**WORK TASK:** From the entries that follow, reproduce exactly and only the lines from the line with "left eye: (159, 127)" to the line with "right shoulder: (158, 111)", endpoints included.

Body or hand keypoint data:
────
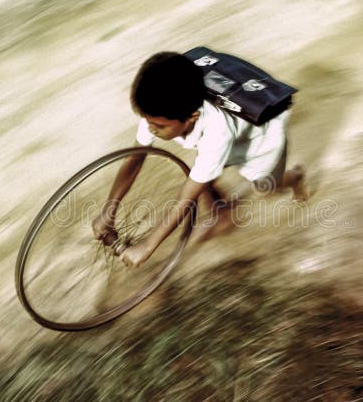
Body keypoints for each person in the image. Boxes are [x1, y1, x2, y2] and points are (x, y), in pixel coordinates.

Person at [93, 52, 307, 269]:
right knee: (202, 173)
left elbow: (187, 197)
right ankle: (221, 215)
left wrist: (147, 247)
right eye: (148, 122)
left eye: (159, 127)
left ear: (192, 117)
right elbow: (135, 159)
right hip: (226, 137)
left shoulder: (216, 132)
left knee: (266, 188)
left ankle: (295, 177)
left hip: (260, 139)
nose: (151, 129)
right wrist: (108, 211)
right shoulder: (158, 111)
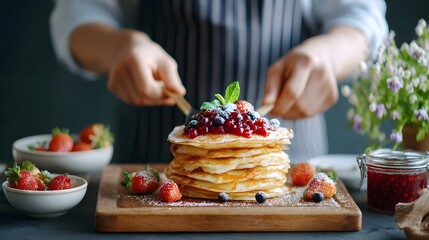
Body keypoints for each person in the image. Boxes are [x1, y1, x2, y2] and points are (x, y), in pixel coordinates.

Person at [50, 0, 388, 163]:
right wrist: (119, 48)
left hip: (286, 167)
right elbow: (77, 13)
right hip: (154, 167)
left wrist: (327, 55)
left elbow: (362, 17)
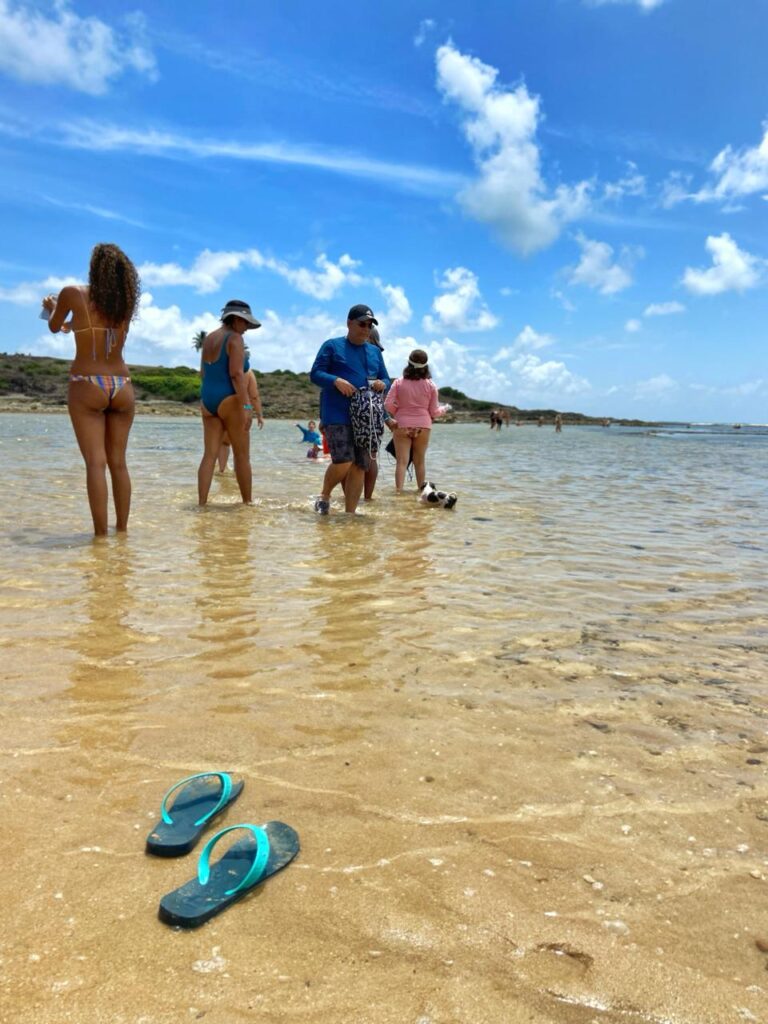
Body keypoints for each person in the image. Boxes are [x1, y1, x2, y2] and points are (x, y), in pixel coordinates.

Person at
────
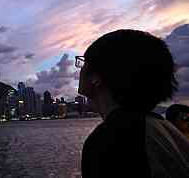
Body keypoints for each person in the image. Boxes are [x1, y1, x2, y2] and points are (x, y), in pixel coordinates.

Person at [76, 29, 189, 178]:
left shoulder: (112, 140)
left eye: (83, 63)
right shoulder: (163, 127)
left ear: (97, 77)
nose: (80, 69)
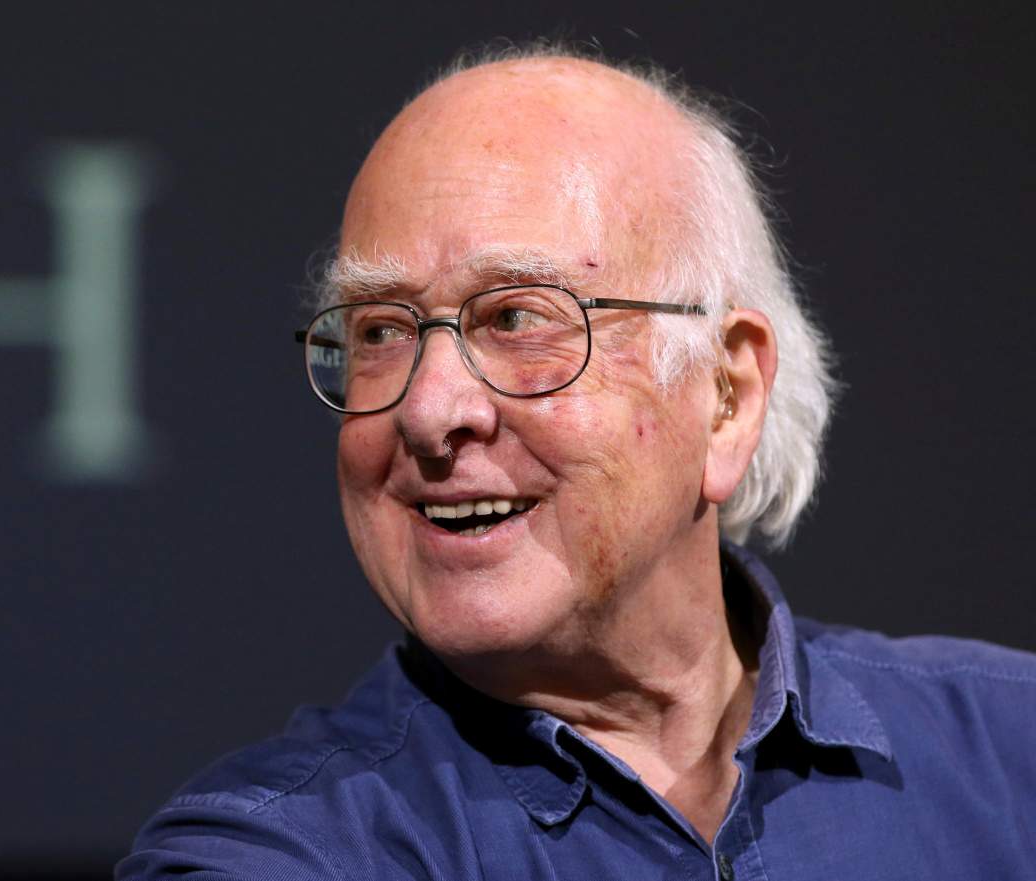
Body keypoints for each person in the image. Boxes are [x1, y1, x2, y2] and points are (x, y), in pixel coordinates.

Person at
────
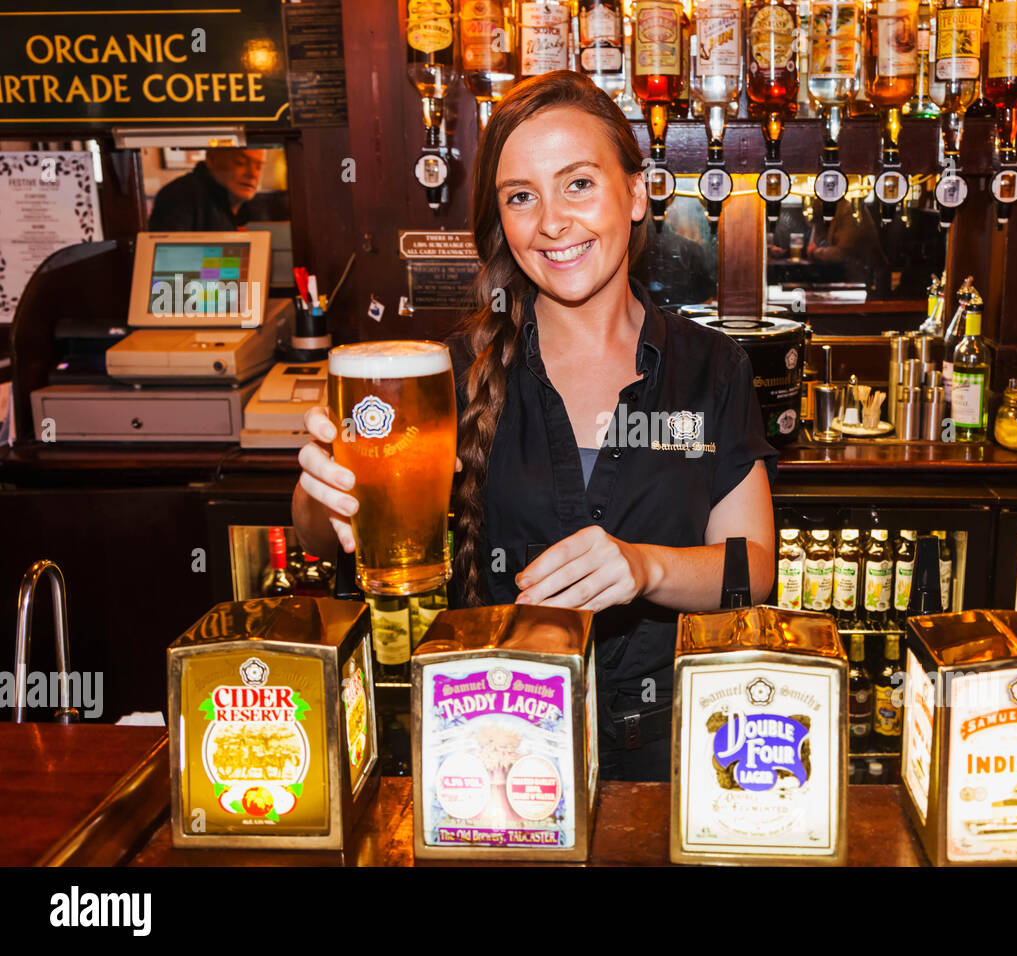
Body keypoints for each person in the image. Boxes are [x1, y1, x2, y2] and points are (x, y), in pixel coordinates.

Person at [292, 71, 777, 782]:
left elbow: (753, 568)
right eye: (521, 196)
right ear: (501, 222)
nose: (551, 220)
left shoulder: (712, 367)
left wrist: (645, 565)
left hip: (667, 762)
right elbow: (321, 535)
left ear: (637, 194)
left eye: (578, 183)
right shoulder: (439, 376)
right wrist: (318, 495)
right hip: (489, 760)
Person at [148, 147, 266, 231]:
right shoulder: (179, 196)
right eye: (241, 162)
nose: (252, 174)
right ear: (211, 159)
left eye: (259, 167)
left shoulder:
────
**TASK ANSWER:**
left eye: (159, 127)
left ear: (192, 117)
right elbow: (135, 159)
right hip: (226, 137)
left shoulder: (216, 132)
left knee: (266, 188)
left ankle: (295, 177)
left hip: (260, 139)
nose: (151, 129)
right wrist: (108, 211)
right shoulder: (158, 111)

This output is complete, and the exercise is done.